The Act for the Governance and Protection of Indians was passed in 1850. The name of the law sounds benign, but it was malign in the extreme. It allowed Native Americans to be enslaved even though California was admitted to the union as a free state - free as in no black slavery allowed. Indian men, women and children were openly bought and sold in city streets throughout the 1850s. The act "facilitated removing California Indians from their traditional lands, separating at least a generation of children and adults from their families, languages, and cultures (1850 to 1865). This California law provided for "apprenticing" or indenturing Indian children and adults to Whites, and also punished "vagrant" Indians by "hiring" them out to the highest bidder at a public auction if the Indian could not provide sufficient bond or bail. White settlers and the California government enslaved native people and forced them to labor for ranchers through at least the mid-1860s. Native Americans were then forced onto reservations and their children forced to attend “Indian assimilation schools.” It permitted the ownership of Indian children (Section 3: "Any person ... obtaining a minor Indian ... and wishing to keep it",) In 1860 the act was expanded to provide for the ownership of Indian men and women into adulthood. And the Act denied Indians equal standing under the law (Section 6: "In no case shall a white man be convicted of any offence upon the testimony of an Indian").
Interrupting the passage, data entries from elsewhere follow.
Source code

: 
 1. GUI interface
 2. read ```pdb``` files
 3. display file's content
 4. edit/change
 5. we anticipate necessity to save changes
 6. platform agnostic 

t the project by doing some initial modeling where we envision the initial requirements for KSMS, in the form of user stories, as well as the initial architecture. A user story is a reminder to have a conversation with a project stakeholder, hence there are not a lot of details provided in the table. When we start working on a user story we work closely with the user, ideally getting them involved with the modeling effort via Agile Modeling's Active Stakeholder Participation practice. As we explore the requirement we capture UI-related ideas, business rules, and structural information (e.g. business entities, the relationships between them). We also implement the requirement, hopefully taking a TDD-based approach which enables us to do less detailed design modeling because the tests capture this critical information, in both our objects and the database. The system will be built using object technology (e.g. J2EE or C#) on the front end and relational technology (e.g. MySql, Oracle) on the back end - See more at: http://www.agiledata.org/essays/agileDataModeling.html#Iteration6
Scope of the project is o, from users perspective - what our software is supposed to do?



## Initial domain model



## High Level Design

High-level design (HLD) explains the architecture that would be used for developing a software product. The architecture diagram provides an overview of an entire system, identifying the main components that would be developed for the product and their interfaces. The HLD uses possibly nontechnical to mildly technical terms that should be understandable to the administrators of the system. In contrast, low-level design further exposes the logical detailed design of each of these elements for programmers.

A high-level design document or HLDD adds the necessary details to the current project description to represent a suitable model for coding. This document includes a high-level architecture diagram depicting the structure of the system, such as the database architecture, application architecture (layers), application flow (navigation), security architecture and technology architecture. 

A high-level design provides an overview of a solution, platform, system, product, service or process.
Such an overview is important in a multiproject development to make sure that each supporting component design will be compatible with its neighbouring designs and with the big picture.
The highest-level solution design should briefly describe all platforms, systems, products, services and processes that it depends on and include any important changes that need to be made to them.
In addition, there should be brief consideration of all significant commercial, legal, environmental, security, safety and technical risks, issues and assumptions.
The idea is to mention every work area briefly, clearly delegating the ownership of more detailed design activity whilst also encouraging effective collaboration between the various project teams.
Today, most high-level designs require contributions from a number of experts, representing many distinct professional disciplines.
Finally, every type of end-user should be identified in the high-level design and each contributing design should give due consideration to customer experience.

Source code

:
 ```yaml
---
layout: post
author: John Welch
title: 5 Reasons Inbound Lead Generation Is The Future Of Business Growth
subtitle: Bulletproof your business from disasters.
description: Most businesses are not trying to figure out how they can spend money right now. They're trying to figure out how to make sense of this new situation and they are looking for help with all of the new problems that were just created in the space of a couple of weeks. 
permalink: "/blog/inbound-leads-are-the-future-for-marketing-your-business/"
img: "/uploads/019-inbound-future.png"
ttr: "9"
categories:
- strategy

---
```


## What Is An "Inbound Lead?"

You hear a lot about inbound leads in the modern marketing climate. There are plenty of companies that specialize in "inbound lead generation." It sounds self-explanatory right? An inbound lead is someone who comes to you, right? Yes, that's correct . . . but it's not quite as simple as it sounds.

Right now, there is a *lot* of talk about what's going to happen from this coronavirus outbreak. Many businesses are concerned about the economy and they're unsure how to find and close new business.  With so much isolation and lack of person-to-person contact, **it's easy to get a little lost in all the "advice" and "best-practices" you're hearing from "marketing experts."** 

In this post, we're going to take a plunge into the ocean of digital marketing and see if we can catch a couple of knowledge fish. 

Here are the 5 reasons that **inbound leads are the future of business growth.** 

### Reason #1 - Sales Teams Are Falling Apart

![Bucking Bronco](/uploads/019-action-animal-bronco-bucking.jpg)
Governor Peter Hardeman Burnett explained in his speech of January 6th, 1851, "That a war of extermination will continue to be waged between the races until the Indian race becomes extinct must be expected.”
He proceeded to set aside state money to arm local militias against Native Americans. Militias raided tribal outposts, shooting and sometimes scalping Native Americans. Soon, local settlers began to do the killing themselves. Local authorities placed bounties on Native Americans. And at one point the price was about of for a male body part, whether it was a scalp, a hand, or the whole body; and then $5 for a child or a woman. In many cases, they only had to bring in the scalp. And in other cases, the whole body was brought in to prove that they had this individual, they'd killed this person, and receive their reward.
Militia expeditions and vigilantes to kill at least 6,460 California Indians between 1846 and 1873. The U.S Army also joined in the murder spree, killing at least 1,600 native Californians.
In 1850, for example, around 400 Pomo people, including women and children, were slaughtered by the U.S. Cavalry and local volunteers at Clear Lake north of San Francisco.
It wasn't until after 1900 when the law was repealed and many Californians learned the fact that it was still legal to kill Native Americans. California only apologized for the genocide it carried out against its indigenous residents in 2019.